Luttes Séraucourt entend ne rien lâcher, et occuper le terrain. En novembre déjà, plusieurs dizaines de personnes avaient empêché les premiers abattages d’arbres, la veille des travaux. Depuis, des tentes ont été dressées. On se rend aussi au conseil municipal (le 29 mai, ils étaient une centaine devant la mairie, laissant retentir le bruit lourd d’une tronçonneuse), on entretient aussi le jardin abandonné par les services publics, on tracte sur les marchés. « On compte surtout user de tous les recours administratifs et juridiques, dit Alain Meilland, représentant Alternative MCB au sein du collectif (et cofondateur du Printemps de Bourges, ancien élève de Jean Dasté). On mise ainsi sur la possibilité de revoir le déclassement du site, opéré en catimini, et l’on espère repousser, sinon, faire annuler l’abattage des arbres, tant que le financement total de ce projet n’est pas définitivement bouclé. » Alain Meilland en convient, « de sit-in en sit-in, on gagne du temps, et le temps joue pour nous ». Au sein du collectif, on a le soutien des autres partenaires publics, on sait que tous les financements peuvent être réaffectés vers la réhabilitation.

Maître d’ouvrage, le maire de Bourges justifie son choix : « Le fonctionnement de l’ancien site n’était plus viable, et cette impossibilité technique a été relevée par les services de l’État », explique Pascal Blanc, soulignant que l’impossibilité de reconstruire une nouvelle Maison sur l’ancienne « répond au respect des vestiges gallo-romains sur le site et alentour, auxquels on ne peut toucher. Les normes et le cahier des charges nécessitaient donc un nouveau lieu. » Nuance, répond, le collectif : « On spécule sur quelque chose qu’on ne connaît pas. Les fouilles n’ont pas été faites. Et si tant est que des vestiges demeurent, ils seront conservés. C’est aussi dans le projet que nous avons présenté, mais que personne ne regarde ! » Sur le financement, d’un bâtiment à l’autre, poursuit le maire, « sachant les avenants systématiques que l’on rencontre lorsqu’on rénove de l’ancien, le budget serait presque équivalent ».
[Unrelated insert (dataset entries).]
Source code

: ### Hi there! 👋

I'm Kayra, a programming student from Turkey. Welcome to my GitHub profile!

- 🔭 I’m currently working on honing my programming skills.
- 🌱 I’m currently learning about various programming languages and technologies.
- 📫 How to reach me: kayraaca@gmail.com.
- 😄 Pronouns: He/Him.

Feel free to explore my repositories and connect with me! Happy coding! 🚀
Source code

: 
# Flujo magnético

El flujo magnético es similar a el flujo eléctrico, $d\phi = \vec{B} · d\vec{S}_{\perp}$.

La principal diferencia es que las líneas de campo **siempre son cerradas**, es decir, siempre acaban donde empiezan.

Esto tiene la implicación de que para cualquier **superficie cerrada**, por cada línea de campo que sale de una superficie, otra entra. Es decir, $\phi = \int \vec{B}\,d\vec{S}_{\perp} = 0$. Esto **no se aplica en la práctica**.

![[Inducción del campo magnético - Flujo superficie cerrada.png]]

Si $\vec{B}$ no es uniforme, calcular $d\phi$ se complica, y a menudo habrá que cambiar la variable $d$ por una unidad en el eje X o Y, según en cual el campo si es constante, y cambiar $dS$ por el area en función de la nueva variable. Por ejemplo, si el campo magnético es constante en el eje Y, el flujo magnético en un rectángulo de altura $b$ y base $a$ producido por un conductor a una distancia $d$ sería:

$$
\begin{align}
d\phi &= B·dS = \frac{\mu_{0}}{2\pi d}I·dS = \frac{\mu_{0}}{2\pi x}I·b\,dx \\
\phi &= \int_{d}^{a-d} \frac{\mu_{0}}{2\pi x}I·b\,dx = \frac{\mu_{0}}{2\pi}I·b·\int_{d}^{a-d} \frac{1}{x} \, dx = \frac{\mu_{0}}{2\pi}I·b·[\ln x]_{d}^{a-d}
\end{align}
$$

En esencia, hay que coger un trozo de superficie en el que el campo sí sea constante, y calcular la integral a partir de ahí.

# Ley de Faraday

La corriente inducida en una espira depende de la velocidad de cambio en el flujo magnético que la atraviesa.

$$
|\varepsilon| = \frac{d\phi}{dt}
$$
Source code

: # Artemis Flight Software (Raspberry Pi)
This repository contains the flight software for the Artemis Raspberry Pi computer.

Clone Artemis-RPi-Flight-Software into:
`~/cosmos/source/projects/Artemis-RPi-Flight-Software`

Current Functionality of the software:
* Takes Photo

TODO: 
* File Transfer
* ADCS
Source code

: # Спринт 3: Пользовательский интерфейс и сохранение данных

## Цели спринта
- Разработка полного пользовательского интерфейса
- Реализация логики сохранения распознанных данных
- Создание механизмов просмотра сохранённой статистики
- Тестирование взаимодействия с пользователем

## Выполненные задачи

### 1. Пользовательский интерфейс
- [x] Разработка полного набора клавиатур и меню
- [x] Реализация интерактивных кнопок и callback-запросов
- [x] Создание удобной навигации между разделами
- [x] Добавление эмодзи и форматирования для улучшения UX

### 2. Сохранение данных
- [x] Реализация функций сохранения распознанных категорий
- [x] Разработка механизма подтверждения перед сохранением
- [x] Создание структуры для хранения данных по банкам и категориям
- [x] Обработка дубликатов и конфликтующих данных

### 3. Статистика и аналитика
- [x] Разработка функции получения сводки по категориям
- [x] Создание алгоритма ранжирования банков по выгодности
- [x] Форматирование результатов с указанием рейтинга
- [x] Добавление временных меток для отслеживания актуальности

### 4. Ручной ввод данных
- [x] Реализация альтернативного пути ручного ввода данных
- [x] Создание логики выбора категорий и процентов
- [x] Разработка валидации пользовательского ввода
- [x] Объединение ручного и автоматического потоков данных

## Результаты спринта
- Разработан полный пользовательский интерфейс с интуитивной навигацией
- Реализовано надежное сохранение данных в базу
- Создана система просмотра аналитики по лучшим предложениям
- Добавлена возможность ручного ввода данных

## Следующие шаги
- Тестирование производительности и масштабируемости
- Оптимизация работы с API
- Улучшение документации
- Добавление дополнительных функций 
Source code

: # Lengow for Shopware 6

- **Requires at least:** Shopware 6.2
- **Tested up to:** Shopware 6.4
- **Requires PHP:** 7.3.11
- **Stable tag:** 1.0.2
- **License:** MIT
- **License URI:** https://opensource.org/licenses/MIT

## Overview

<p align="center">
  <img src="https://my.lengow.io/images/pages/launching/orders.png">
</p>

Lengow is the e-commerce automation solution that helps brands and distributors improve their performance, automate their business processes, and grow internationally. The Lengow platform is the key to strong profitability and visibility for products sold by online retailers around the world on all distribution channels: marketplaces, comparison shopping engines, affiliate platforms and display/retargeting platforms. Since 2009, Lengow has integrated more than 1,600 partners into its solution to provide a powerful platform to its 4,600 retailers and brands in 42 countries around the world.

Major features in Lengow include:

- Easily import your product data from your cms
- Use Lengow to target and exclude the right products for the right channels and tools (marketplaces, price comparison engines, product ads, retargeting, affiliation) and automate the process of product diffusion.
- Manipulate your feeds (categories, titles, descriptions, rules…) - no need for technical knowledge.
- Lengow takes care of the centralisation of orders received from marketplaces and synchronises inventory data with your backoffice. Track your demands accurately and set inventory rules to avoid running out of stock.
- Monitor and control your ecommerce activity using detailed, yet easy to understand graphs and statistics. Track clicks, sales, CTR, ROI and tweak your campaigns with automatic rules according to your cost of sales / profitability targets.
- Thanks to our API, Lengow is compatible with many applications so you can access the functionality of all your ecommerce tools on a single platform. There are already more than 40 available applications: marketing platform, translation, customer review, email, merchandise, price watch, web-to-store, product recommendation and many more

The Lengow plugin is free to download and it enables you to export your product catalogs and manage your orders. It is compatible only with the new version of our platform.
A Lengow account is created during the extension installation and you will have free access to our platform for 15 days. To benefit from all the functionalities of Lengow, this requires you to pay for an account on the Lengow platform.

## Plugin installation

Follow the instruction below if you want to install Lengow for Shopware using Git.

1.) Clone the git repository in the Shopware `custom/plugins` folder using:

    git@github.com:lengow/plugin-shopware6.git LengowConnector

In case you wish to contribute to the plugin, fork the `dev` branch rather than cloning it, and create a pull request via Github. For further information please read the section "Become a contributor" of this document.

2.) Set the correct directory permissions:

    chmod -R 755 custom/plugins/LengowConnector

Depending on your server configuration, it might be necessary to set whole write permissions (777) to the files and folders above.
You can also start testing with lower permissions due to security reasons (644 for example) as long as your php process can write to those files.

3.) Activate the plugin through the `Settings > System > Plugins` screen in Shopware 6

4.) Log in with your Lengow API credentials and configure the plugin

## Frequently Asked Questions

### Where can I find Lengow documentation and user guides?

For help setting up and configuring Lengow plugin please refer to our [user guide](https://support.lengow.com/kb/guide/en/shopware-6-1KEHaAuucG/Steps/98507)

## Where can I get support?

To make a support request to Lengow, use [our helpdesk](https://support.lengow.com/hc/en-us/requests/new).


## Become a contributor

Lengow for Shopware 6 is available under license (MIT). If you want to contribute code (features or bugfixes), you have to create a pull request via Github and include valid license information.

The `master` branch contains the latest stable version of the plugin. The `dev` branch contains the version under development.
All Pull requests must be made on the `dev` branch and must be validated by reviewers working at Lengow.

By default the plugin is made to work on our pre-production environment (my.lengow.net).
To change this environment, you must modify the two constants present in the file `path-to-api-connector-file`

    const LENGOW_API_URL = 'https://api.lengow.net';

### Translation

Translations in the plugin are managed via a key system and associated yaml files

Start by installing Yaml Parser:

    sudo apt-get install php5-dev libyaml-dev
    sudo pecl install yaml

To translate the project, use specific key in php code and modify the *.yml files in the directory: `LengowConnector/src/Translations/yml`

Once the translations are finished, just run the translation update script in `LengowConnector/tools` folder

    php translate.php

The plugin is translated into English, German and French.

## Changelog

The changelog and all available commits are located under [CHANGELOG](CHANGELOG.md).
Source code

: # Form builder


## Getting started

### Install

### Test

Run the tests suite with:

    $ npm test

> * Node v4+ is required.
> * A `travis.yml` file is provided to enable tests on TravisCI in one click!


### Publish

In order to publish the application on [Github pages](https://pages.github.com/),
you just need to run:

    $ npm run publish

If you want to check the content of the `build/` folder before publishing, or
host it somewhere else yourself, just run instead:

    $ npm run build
Sur le devenir de la Maison historique, « les idées fusent. Le processus va durer un certain temps, l’usage de la culture me paraît fondamental ». Quant à l’abattage des arbres, « sur une ville qui compte plusieurs milliers d’arbres, c’est un faux problème ». Dans ce dialogue à sens unique, « la porte reste ouverte, convient Pascal Blanc. On peut concerter. Mais concerter sur quoi, sinon sur l’emplacement du nouveau site ? » Il n’empêche. La pétition a maintenant réuni 10 600 signatures. Ce sont autant de réponses à une « boîte à idées ». En espérant, comme le souhaite le collectif depuis longtemps, « mettre en place des experts, une inspection générale, un arbitrage juridique indépendant ».